Dengan memberi tahu, aku berharap dia berkenan untuk sekedar menyapa di dunia nyata.
"Iya, Ki. Mau kemana?" Balasnya singkat"Ke tempat Neng Ris. Ambil buku." Jawabku datar. Haruskah kuberitahu, bahwa aku ingin bertemu? Sebaiknya tidak. Naluri sebagai wanita mencegahku.
"Iya, baik-baik di jalan ya." Balasnya.
"Kakak sibuk?" Tanyaku sungguh-sungguh.
"Ini mau cari laptop." Oke, cukuplah menjelaskan satu kata: ya.
"Oke, makan dulu. Jangan telat ya?" Akhirnya, tak sepatah pun kuucap keinginan itu.
Temu, seperti begitu mahal bagiku. Satu pinta yang tertahan di ujung kata, tak mampu menembus ruang asa. Ia meringkuk, bersembunyi, namun rupanya siapapun tahu bahwa ia nyata. Keinginan untuk bertemu, begitu wajar adanya.
"Kakak ngga pengen maen bareng?" Tak ada jawaban. Kali ini semakin jelas, jawabannya adalah: tidak, atau lebih tepatnya: tidak bisa. Entahlah, bagiku tampak serupa.
"Kalau mau ke taman anggrek, jauh ngga kak dari sini?"
"Sekarang posisi dimana?"
"Jonggol,"
"Naik angkot 54 turun Roxy ntar sambung 75 turun depan taman anggrek ya."
"Oke, teman-teman pilih naik grab aja."
"Iya, sama siapa aja disana?"
"Neng Ris, Ren, sama Jia."
"Jia siapa?"
"Keponakan, adek sepupuku."
"Oke, tiati ya."
"Jadi cari laptop?"
"Ni mau otewe."
"Oke, kakak baik-baik di jalan ya."
Apakah begitu sulit meluangkan waktu sejenak, kak? Batinku. Tapi memang, aku tak berhak memaksa. Dia sudah punya prioritas jadwal, tak pantas bagiku mengusik, apalagi mengacaukan rencananya.
Temu itu belum berhak jadi milikku.
"Kak, masih sibuk?" Tanyaku lain hari.
"Kenapa, Ki?" Harusnya aku paham, kalimat tanya itu berarti: ya, ada apa?
"Nanya. Pengen cari temen maen. Bosen." Jawaban retoris. Tapi aku tak punya kalimat lain saat itu.
"Lagi dimana?"
"Pasar Minggu."
Hening.
Diamnya adalah jawaban. Bahwa ada hal lain yang harus lebih diutamakan. Ketiadaan jawaban adalah penjelasan, bahwa waktu belum memberi izin untuk sebuah pertemuan. Diam, sekaligus permintaan maaf, atas ketiadaan kesempatan untuk menembus batas jarak dan kerinduan.

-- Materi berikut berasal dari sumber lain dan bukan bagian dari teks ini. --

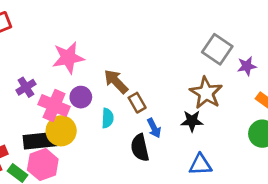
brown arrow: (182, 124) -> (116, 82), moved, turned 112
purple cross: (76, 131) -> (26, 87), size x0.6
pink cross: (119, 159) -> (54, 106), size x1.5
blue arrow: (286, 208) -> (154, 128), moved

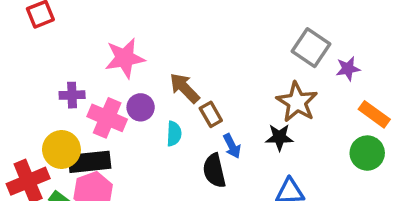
purple cross: (26, 87) -> (72, 95), turned 30
yellow circle: (61, 131) -> (61, 150), moved

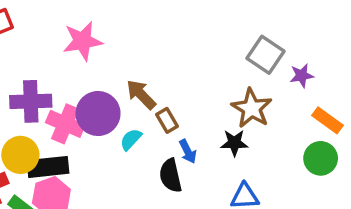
pink star: (125, 58) -> (83, 41), moved
purple cross: (72, 95) -> (31, 101), size x1.6
purple circle: (141, 107) -> (98, 113), size x1.6
cyan semicircle: (174, 134) -> (131, 139), turned -140

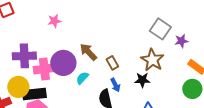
pink star: (83, 41) -> (54, 21), size x0.6
brown rectangle: (167, 120) -> (112, 63), moved
pink cross: (65, 124) -> (44, 69), turned -30

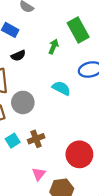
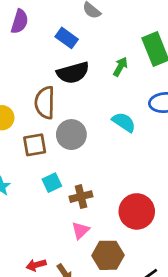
black semicircle: (18, 56) -> (73, 73), size x1.6
brown cross: (36, 139) -> (81, 197), moved

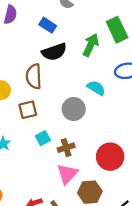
green arrow: (120, 67) -> (91, 45), size x1.5
gray circle: (71, 135) -> (74, 109), moved
pink triangle: (80, 230) -> (67, 174), size x1.5

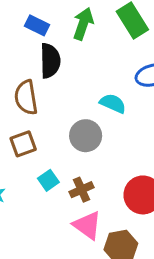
green arrow: (91, 45) -> (83, 24), moved
black semicircle: (54, 52) -> (50, 61), turned -65
pink triangle: (67, 174) -> (87, 225), turned -30

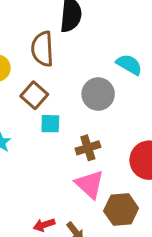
brown square: (23, 144) -> (34, 95), turned -35
cyan square: (48, 180) -> (50, 124), moved, turned 30

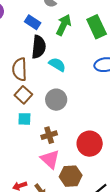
cyan semicircle: (129, 65) -> (57, 65), moved
brown square: (34, 95) -> (23, 95), moved

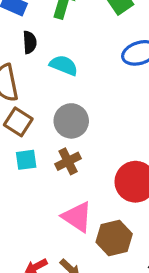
black semicircle: (39, 47) -> (30, 42), size x0.6
brown cross: (49, 135) -> (68, 161), moved

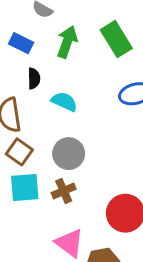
cyan square: (26, 160) -> (25, 188), size x1.5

"Besok maen ke Ragunan, yuk?" Tanyaku iseng. Sebenarnya, besok memang aku ada perlu ke sana. Mengambil beberapa sampel data penelitian fauna yang sedang kucoba selesaikan. Tentu saja, kalau dia bisa, sekali mendayung, dua pulau terlampaui.
"Maaf, ngga sempat Ki." Balasnya setelah sekian lama tulisanku dibacanya. Mungkin jeda itu digunakannya memeriksa jadwal, meneliti agenda, barangkali ada yang bisa digeser atau ditiadakan.
Rupanya tidak. Dan aku harus menerima kenyataan bahwa temu itu masih berwujud fatamorgana dunia.
Atau barangkali, ada kalimat pernyataan yang tersirat begitu nyata. "Sudahlah, Ki. Tak perlu repot-repot mengabari posisi. Aku tak ingin menemuimu. Tidak untuk saat ini. Semoga engkau mengerti."
Lalu kau memilih diam, mengabaikan setiap pesan. Bahkan untuk pesan yang berupa pertanyaan.
Di sini, di sudut kota yang sama dengan tempatmu berdiri. Aku meniti hari, menelaah kisah diri, adakah ini bagian dari jalan utama yang harus kulakui?
Terima kasih, atas keteguhan hati mempertahankan setiap prioritas yang telah kau susun sendiri. Darimu aku belajar, bahwa kesungguhan, kadang perlu mengorbankan perasaan. Berat, memang. Mengabaikan keinginan yang terpendam tanpa sadar bahwa semua itu ujian.
Lalu pertemuan, kan menjelma dalam taman keindahan, saat garis nasib merenda pertemuan dan selanjutnya, kita tak terpisahkan.